A few resources I’ve found helpful while creating this tutorial:

  1. Building reproducible analytical pipelines with R
    • Data scientists write, read and review a lot of code and need to reproduce results from previous projects, but yet we rarely ever get taught the tools needed to make our workflows easy for collaboration — which is truly unfortunate because existing software engineering practices that are common place can be easily implemented to help us data scientists solve our problems! This book goes in-depth into the various DevOp practices for Open Science. On that note, I should perhaps flag a major caveat that Docker, as I’ve come to learn, might not facilitate reproducibility, and we might need to find ways to make the computational environment itself reproducible via other tools like Guix.
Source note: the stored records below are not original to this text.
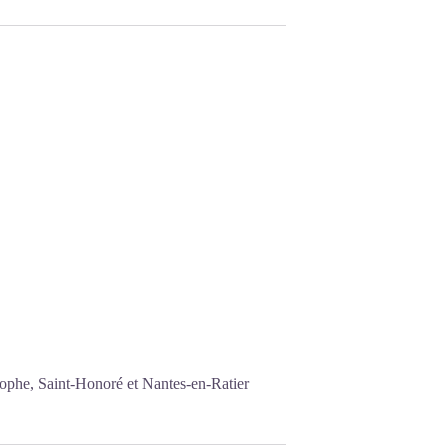
stophe, Saint-Honoré et Nantes-en-Ratier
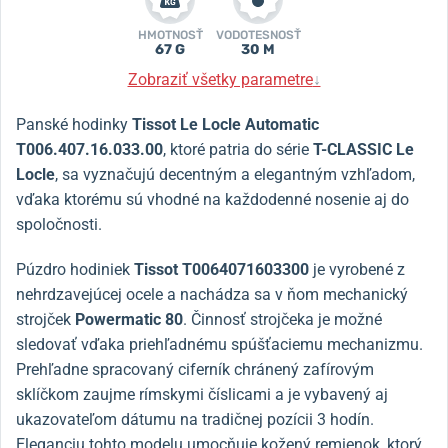
HMOTNOSŤ
VODOTESNOSŤ
67 G
30 M
Zobraziť všetky parametre
↓
Panské hodinky
Tissot Le Locle Automatic
T006.407.16.033.00
, ktoré patria do série
T-CLASSIC Le
Locle
, sa vyznačujú decentným a elegantným vzhľadom,
vďaka ktorému sú vhodné na každodenné nosenie aj do
spoločnosti.
Púzdro hodiniek
Tissot T0064071603300
je vyrobené z
nehrdzavejúcej ocele a nachádza sa v ňom mechanický
strojček
Powermatic 80
. Činnosť strojčeka je možné
sledovať vďaka priehľadnému spúšťaciemu mechanizmu.
Prehľadne spracovaný ciferník chránený zafírovým
sklíčkom zaujme rímskymi číslicami a je vybavený aj
ukazovateľom dátumu na tradičnej pozícii 3 hodín.
Eleganciu tohto modelu umocňuje kožený remienok, ktorý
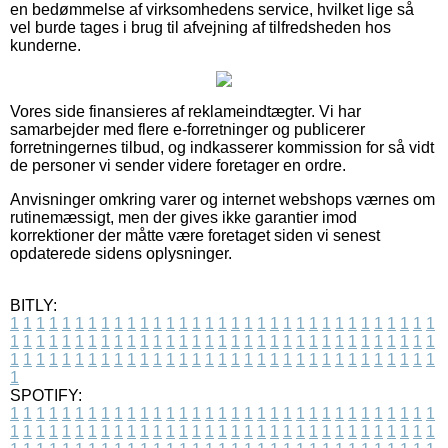
en bedømmelse af virksomhedens service, hvilket lige så
vel burde tages i brug til afvejning af tilfredsheden hos
kunderne.
Vores side finansieres af reklameindtægter. Vi har
samarbejder med flere e-forretninger og publicerer
forretningernes tilbud, og indkasserer kommission for så vidt
de personer vi sender videre foretager en ordre.
Anvisninger omkring varer og internet webshops værnes om
rutinemæssigt, men der gives ikke garantier imod
korrektioner der måtte være foretaget siden vi senest
opdaterede sidens oplysninger.
BITLY:
1
1
1
1
1
1
1
1
1
1
1
1
1
1
1
1
1
1
1
1
1
1
1
1
1
1
1
1
1
1
1
1
1
1
1
1
1
1
1
1
1
1
1
1
1
1
1
1
1
1
1
1
1
1
1
1
1
1
1
1
1
1
1
1
1
1
1
1
1
1
1
1
1
1
1
1
1
1
1
1
1
1
1
1
1
1
1
1
1
1
1
1
1
1
1
1
1
1
1
1
SPOTIFY:
1
1
1
1
1
1
1
1
1
1
1
1
1
1
1
1
1
1
1
1
1
1
1
1
1
1
1
1
1
1
1
1
1
1
1
1
1
1
1
1
1
1
1
1
1
1
1
1
1
1
1
1
1
1
1
1
1
1
1
1
1
1
1
1
1
1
2. R Reproducibility toolkit for the practical researcher

  • I like this resource because of its workshop-style organization and they walk through everything step-by-step. Great resource for beginner-friendly resource while also very comprehensive, spanning topics on git, github, renv, Zenodo.
  1. Setting up a transparent reproducible R environment with Docker + renv
    • Written by the same author of the workshop above, I used this resource heavily as a reference for the tutorial I created— given that the goal of this article was to illustrate how to reproduce analyses from a paper (the ultimate goal of open science!).